PROBLEM TO WORK ON. When you repeat the records, keep every word exact and drop each picture.

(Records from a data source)
···

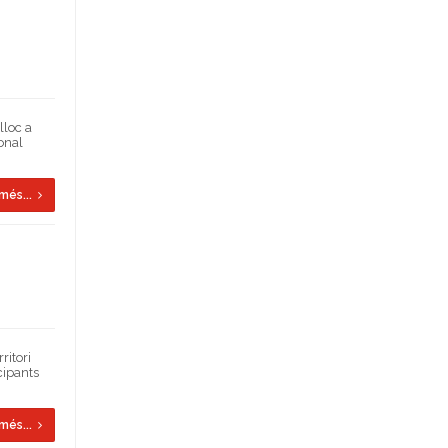
lloc a
ional
més...
ritori
cipants
més...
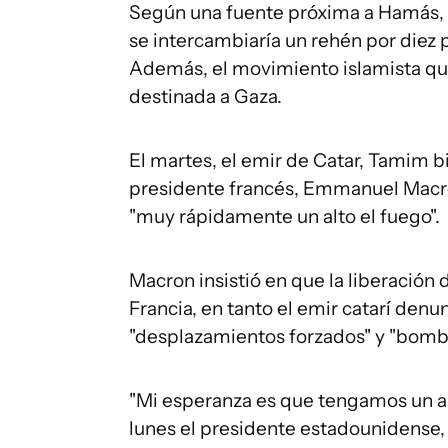
Según una fuente próxima a Hamás, el
se intercambiaría un rehén por diez p
Además, el movimiento islamista qu
destinada a Gaza.
El martes, el emir de Catar, Tamim bi
presidente francés, Emmanuel Macro
"muy rápidamente un alto el fuego".
Macron insistió en que la liberación 
Francia, en tanto el emir catarí denu
"desplazamientos forzados" y "bomba
"Mi esperanza es que tengamos un alt
lunes el presidente estadounidense, 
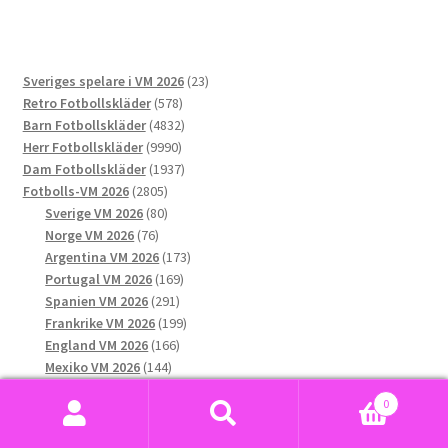
flera
varianter.
De
23
Sveriges spelare i VM 2026
23
olika
578
produkter
Retro Fotbollskläder
578
alternativen
produkter
4832
Barn Fotbollskläder
4832
kan
9990
produkter
Herr Fotbollskläder
9990
väljas
produkter
1937
Dam Fotbollskläder
1937
på
2805
produkter
Fotbolls-VM 2026
2805
produktsidan
produkter
80
Sverige VM 2026
80
76
produkter
Norge VM 2026
76
produkter
173
Argentina VM 2026
173
169
produkter
Portugal VM 2026
169
291
produkter
Spanien VM 2026
291
produkter
199
Frankrike VM 2026
199
166
produkter
England VM 2026
166
144
produkter
Mexiko VM 2026
144
132
produkter
USA VM 2026
132
0
produkter
189
Brasilien VM 2026
189
Sök
Sök
produkter
158
Tyskland VM 2026
158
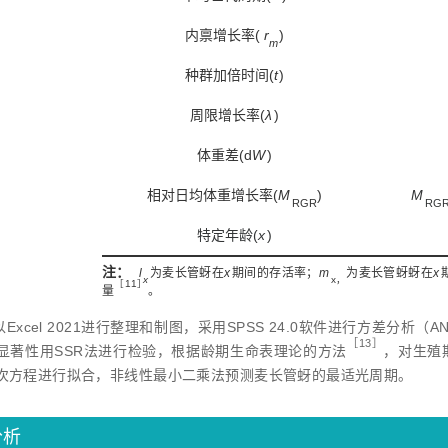
内禀增长率(
 r
)
m
种群加倍时间(
t
)
周限增长率(
λ
)
体重差(d
W
)
相对日均体重增长率(
M
)
M
RGR
RG
特定年龄(
x
)
注：
l
为麦长管蚜在
x
期间的存活率；
m
为麦长管蚜蚜在
x
x
x，
［11］
量
。
Excel 2021进行整理和制图，采用SPSS 24.0软件进行方差分析（
［13］
显著性用SSR法进行检验，根据龄期生命表理论的方
法
，对生殖
次方程进行拟合，非线性最小二乘法预测麦长管蚜的最适光周期。
分析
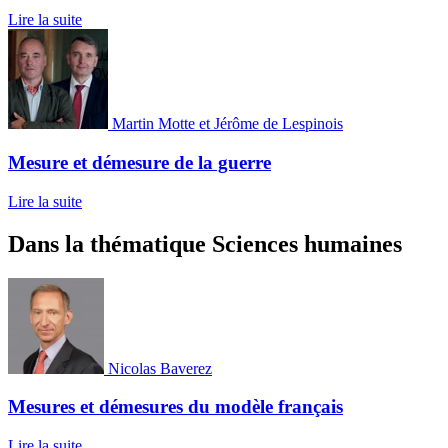
Lire la suite
Martin Motte et Jérôme de Lespinois
Mesure et démesure de la guerre
Lire la suite
Dans la thématique Sciences humaines
Nicolas Baverez
Mesures et démesures du modèle français
Lire la suite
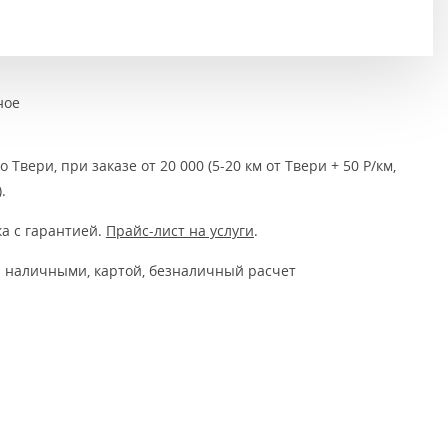
Тёмно-коричневые
Серый цвет
Темный
ное
 Твери, при заказе от 20 000 (5-20 км от Твери + 50 Р/км,
.
а с гарантией.
Прайс-лист на услуги
.
 наличными, картой, безналичный расчет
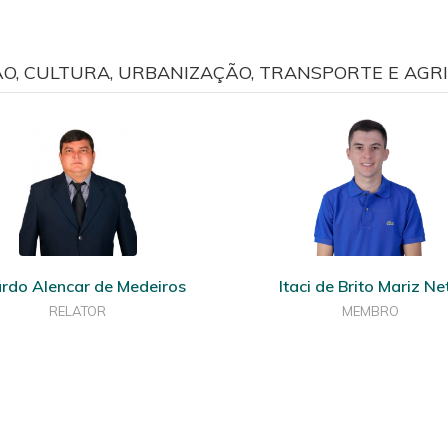
, CULTURA, URBANIZAÇÃO, TRANSPORTE E AGR
ardo Alencar de Medeiros
Itaci de Brito Mariz Ne
RELATOR
MEMBRO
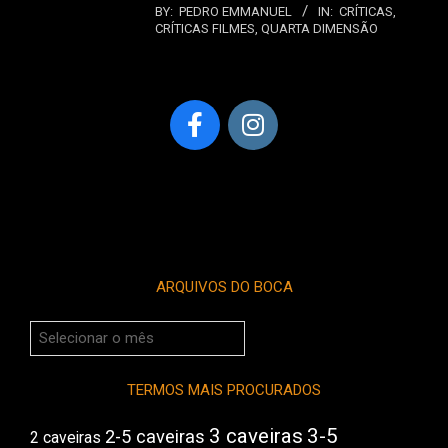
BY:
PEDRO EMMANUEL
IN:
CRÍTICAS
,
CRÍTICAS FILMES
,
QUARTA DIMENSÃO
ARQUIVOS DO BOCA
Arquivos
do
Boca
TERMOS MAIS PROCURADOS
3 caveiras
3-5
2-5 caveiras
2 caveiras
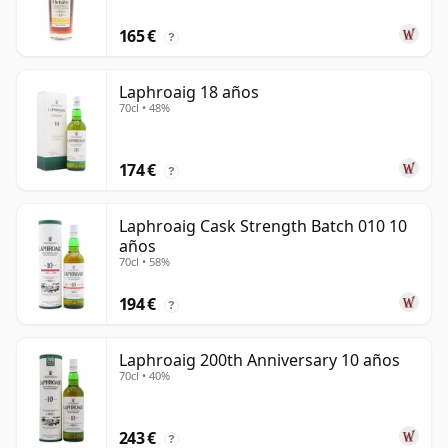
165 €
?
Laphroaig 18 años
70cl • 48%
174 €
?
Laphroaig Cask Strength Batch 010 10
años
70cl • 58%
194 €
?
Laphroaig 200th Anniversary 10 años
70cl • 40%
243 €
?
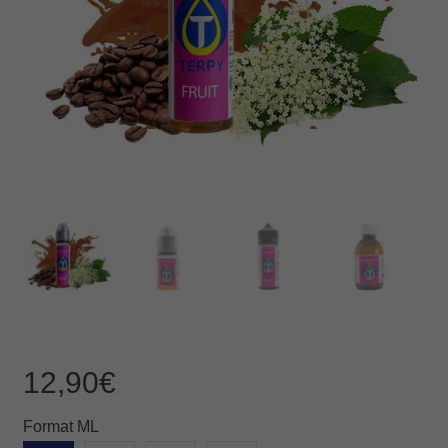
12,90
€
Format ML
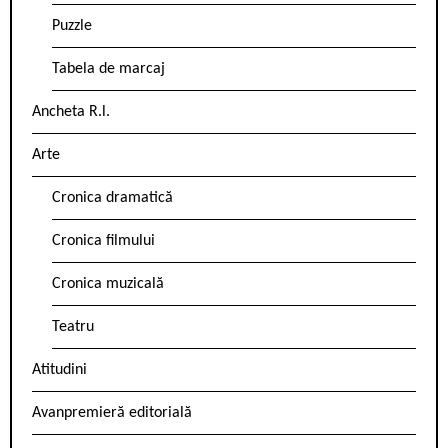
Puzzle
Tabela de marcaj
Ancheta R.l.
Arte
Cronica dramatică
Cronica filmului
Cronica muzicală
Teatru
Atitudini
Avanpremieră editorială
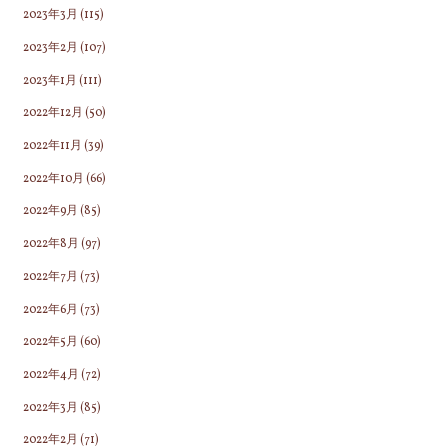
2023年3月
(115)
2023年2月
(107)
2023年1月
(111)
2022年12月
(50)
2022年11月
(39)
2022年10月
(66)
2022年9月
(85)
2022年8月
(97)
2022年7月
(73)
2022年6月
(73)
2022年5月
(60)
2022年4月
(72)
2022年3月
(85)
2022年2月
(71)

···

SOLUTION TO THIS EXERCISE.
lloc a
ional
més...
ritori
cipants
més...
Según una fuente próxima a Hamás, el
se intercambiaría un rehén por diez p
Además, el movimiento islamista qu
destinada a Gaza.
El martes, el emir de Catar, Tamim bi
presidente francés, Emmanuel Macro
"muy rápidamente un alto el fuego".
Macron insistió en que la liberación 
Francia, en tanto el emir catarí denu
"desplazamientos forzados" y "bomba
"Mi esperanza es que tengamos un alt
lunes el presidente estadounidense, 
flera
varianter.
De
23
Sveriges spelare i VM 2026
23
olika
578
produkter
Retro Fotbollskläder
578
alternativen
produkter
4832
Barn Fotbollskläder
4832
kan
9990
produkter
Herr Fotbollskläder
9990
väljas
produkter
1937
Dam Fotbollskläder
1937
på
2805
produkter
Fotbolls-VM 2026
2805
produktsidan
produkter
80
Sverige VM 2026
80
76
produkter
Norge VM 2026
76
produkter
173
Argentina VM 2026
173
169
produkter
Portugal VM 2026
169
291
produkter
Spanien VM 2026
291
produkter
199
Frankrike VM 2026
199
166
produkter
England VM 2026
166
144
produkter
Mexiko VM 2026
144
132
produkter
USA VM 2026
132
0
produkter
189
Brasilien VM 2026
189
Sök
Sök
produkter
158
Tyskland VM 2026
158
内禀增长率(
 r
)
m
种群加倍时间(
t
)
周限增长率(
λ
)
体重差(d
W
)
相对日均体重增长率(
M
)
M
RGR
RG
特定年龄(
x
)
注：
l
为麦长管蚜在
x
期间的存活率；
m
为麦长管蚜蚜在
x
x
x，
［11］
量
。
Excel 2021进行整理和制图，采用SPSS 24.0软件进行方差分析（
［13］
显著性用SSR法进行检验，根据龄期生命表理论的方
法
，对生殖
次方程进行拟合，非线性最小二乘法预测麦长管蚜的最适光周期。
分析
Lire la suite
Martin Motte et Jérôme de Lespinois
Mesure et démesure de la guerre
Lire la suite
Dans la thématique Sciences humaines
Nicolas Baverez
Mesures et démesures du modèle français
Lire la suite
Тёмно-коричневые
Серый цвет
Темный
ное
 Твери, при заказе от 20 000 (5-20 км от Твери + 50 Р/км,
.
а с гарантией.
Прайс-лист на услуги
.
 наличными, картой, безналичный расчет
, CULTURA, URBANIZAÇÃO, TRANSPORTE E AGR
ardo Alencar de Medeiros
Itaci de Brito Mariz Ne
RELATOR
MEMBRO
BY:
PEDRO EMMANUEL
IN:
CRÍTICAS
,
CRÍTICAS FILMES
,
QUARTA DIMENSÃO
ARQUIVOS DO BOCA
Arquivos
do
Boca
TERMOS MAIS PROCURADOS
3 caveiras
3-5
2-5 caveiras
2 caveiras
165 €
?
Laphroaig 18 años
70cl • 48%
174 €
?
Laphroaig Cask Strength Batch 010 10
años
70cl • 58%
194 €
?
Laphroaig 200th Anniversary 10 años
70cl • 40%
243 €
?
12,90
€
Format ML
Puzzle
Tabela de marcaj
Ancheta R.l.
Arte
Cronica dramatică
Cronica filmului
Cronica muzicală
Teatru
Atitudini
Avanpremieră editorială
2023年3月
(115)
2023年2月
(107)
2023年1月
(111)
2022年12月
(50)
2022年11月
(39)
2022年10月
(66)
2022年9月
(85)
2022年8月
(97)
2022年7月
(73)
2022年6月
(73)
2022年5月
(60)
2022年4月
(72)
2022年3月
(85)
2022年2月
(71)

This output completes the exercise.